__INFORMATION SHOWN__.
################

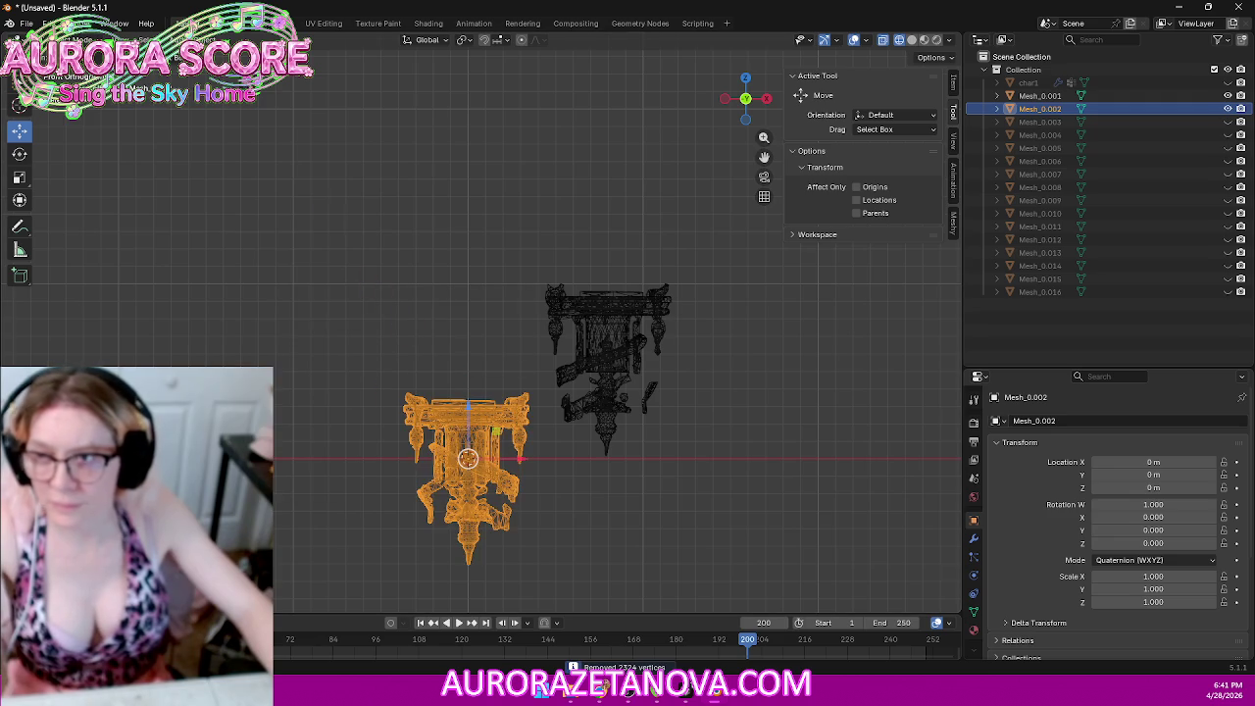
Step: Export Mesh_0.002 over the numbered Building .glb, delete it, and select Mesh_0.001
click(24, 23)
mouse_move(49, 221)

################

__AIM OF THE EXERCISE__. Set down all the lines above exactly as they appear, with no pictures.

__SOLUTION BELOW__.
Step: Export Mesh_0.002 over the numbered Building .glb, delete it, and select Mesh_0.001
click(24, 23)
mouse_move(49, 221)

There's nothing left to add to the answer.